Sus sueños, ahora y con la pandemia de Covid como acelerador de sus males, se desvanecen entre las ruinas de una sociedad del bienestar que desaparece arrastrada por las sucesivas tormentas de una crisis financiera organizada, creada y explotada por los mismos que cogieron el cartabón y diseñaron un Continente imposible. Por eso, ya no vemos a niños y mujeres bajando de los cayucos, ya no son los pasajeros de las pateras. Llegan jóvenes dispuestos a pelear por su propio lugar en la mesa.

Si Europa les tenía miedo, de la misma manera que se lo tiene a los que son como ellos pero con otro color en sus caras, ese miedo, esa desconfianza, se ha agravado por el miedo a los contagios, pero sobre todo por el miedo a la religión y la forma de ver el mundo que les acompaña.

A los que llegan por mar y a los que cruzan las fronteras invisibles desde los viejos suburbios de Bucarest, Sofía o Tirana. Allí, durante unas decenas de años, les hablaron de otro Paraíso hasta que se derrumbó el cartón piedra en el que estaba pintado. Otra Europa que se hizo con tanques y firmas de papel tras dejar que murieran millones de personas, que se destruyeran ciudades y que el hambre de buscar en los campos y en las tiendas unas lentejas con piedras y bichos fuera una de las tareas obligadas cada día en las casas de los perdedores.

Recorren las mismas rutas que se crearon hace mil años. Sus pasos componen la misma melodía del acordeón de la miseria. Sus manos aprietan los mismos botones de las concertinas que ya tocaban los abuelos de los abuelos de sus abuelos. Pueden contar la misma historia de parecidas violencias. Estaban y están dispuestos a pagar un precio por vivir en los suburbios del Paraíso, para alimentar con su sudor y sus esperanzas las fiestas de los otros, de los que aparecen en la televisión y en las revistas pagando ellos mismos su propio tributo.
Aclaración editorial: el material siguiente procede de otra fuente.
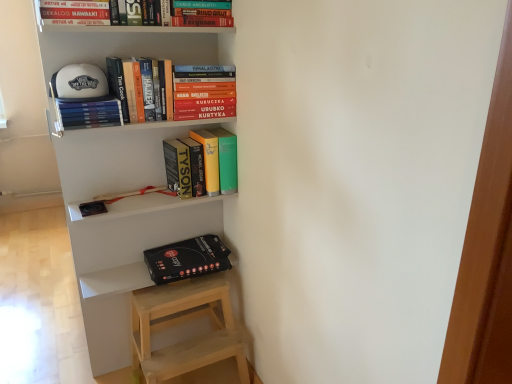
Question: From a real-world perspective, is white matte bookshelf at upper center on black matte box at lower left?

Choices:
 (A) no
 (B) yes

Answer: (B)

Question: Would you say white matte bookshelf at upper center is outside black matte box at lower left?

Choices:
 (A) yes
 (B) no

Answer: (A)

Question: From the image's perspective, is white matte bookshelf at upper center on black matte box at lower left?

Choices:
 (A) no
 (B) yes

Answer: (B)

Question: Is the depth of white matte bookshelf at upper center less than that of black matte box at lower left?

Choices:
 (A) no
 (B) yes

Answer: (B)

Question: Can you confirm if white matte bookshelf at upper center is positioned to the left of black matte box at lower left?

Choices:
 (A) no
 (B) yes

Answer: (B)

Question: In the image, is hardcover books at upper left, which is counted as the second book, starting from the bottom, positioned in front of or behind black matte box at lower left?

Choices:
 (A) behind
 (B) front

Answer: (B)

Question: Looking at the image, does hardcover books at upper left, which is counted as the second book, starting from the bottom, seem bigger or smaller compared to black matte box at lower left?

Choices:
 (A) small
 (B) big

Answer: (A)

Question: From their relative heights in the image, would you say hardcover books at upper left, which is the fourth book from top to bottom, is taller or shorter than black matte box at lower left?

Choices:
 (A) tall
 (B) short

Answer: (B)

Question: Is hardcover books at upper left, which is the fourth book from top to bottom, inside the boundaries of black matte box at lower left, or outside?

Choices:
 (A) outside
 (B) inside

Answer: (A)

Question: Relative to hardcover books at upper left, arranged as the 2th book when viewed from the top, is matte yellow book at center, the 1th book from the bottom, in front or behind?

Choices:
 (A) front
 (B) behind

Answer: (B)

Question: From a real-world perspective, is matte yellow book at center, the 5th book in the top-to-bottom sequence, physically located above or below hardcover books at upper left, which is the fourth book from bottom to top?

Choices:
 (A) below
 (B) above

Answer: (A)

Question: Is matte yellow book at center, the 1th book from the bottom, inside or outside of hardcover books at upper left, which is the fourth book from bottom to top?

Choices:
 (A) inside
 (B) outside

Answer: (B)

Question: From the image's perspective, relative to hardcover books at upper left, which is the fourth book from bottom to top, is matte yellow book at center, the 1th book from the bottom, above or below?

Choices:
 (A) above
 (B) below

Answer: (B)

Question: Is hardcover book at upper center, the first book in the top-to-bottom sequence, in front of or behind hardcover books at upper left, which is counted as the second book, starting from the bottom, in the image?

Choices:
 (A) behind
 (B) front

Answer: (B)

Question: From a real-world perspective, relative to hardcover books at upper left, which is counted as the second book, starting from the bottom, is hardcover book at upper center, the first book in the top-to-bottom sequence, vertically above or below?

Choices:
 (A) below
 (B) above

Answer: (B)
Ahora ya no se les quiere en los sótanos de la civilizada Europa. Se han convertido en materia desechable, en una enzima que dificulta la digestión de la crisis económica. Su papel, sus trabajos, sus sueldos tienen otros destinatarios que no tienen el color negro en la piel, ni han atravesado desiertos, ni vivieron en el perdido y falso Paraíso oriental de la otra media Europa. Ya no son la mano de obra barata, ya no hacen los trabajos que nadie quiere, ya no son los únicos que acuden a los comedores sociales o tienen que ver como sus hijos se alimentan gracias a la solidaridad de los que viven a su alrededor. Se han convertido en competidores, pugnan por la misma supervivencia, pelean por el mismo futuro. Por eso, desde los mismos tronos de cemento y acero en los que se sienta el poder, se envían a los mensajeros acorazados de los guardianes del orden, de su orden, con un bando de cuatro palabras escritas en rojo y negro: Prohibido viajar al Paraíso.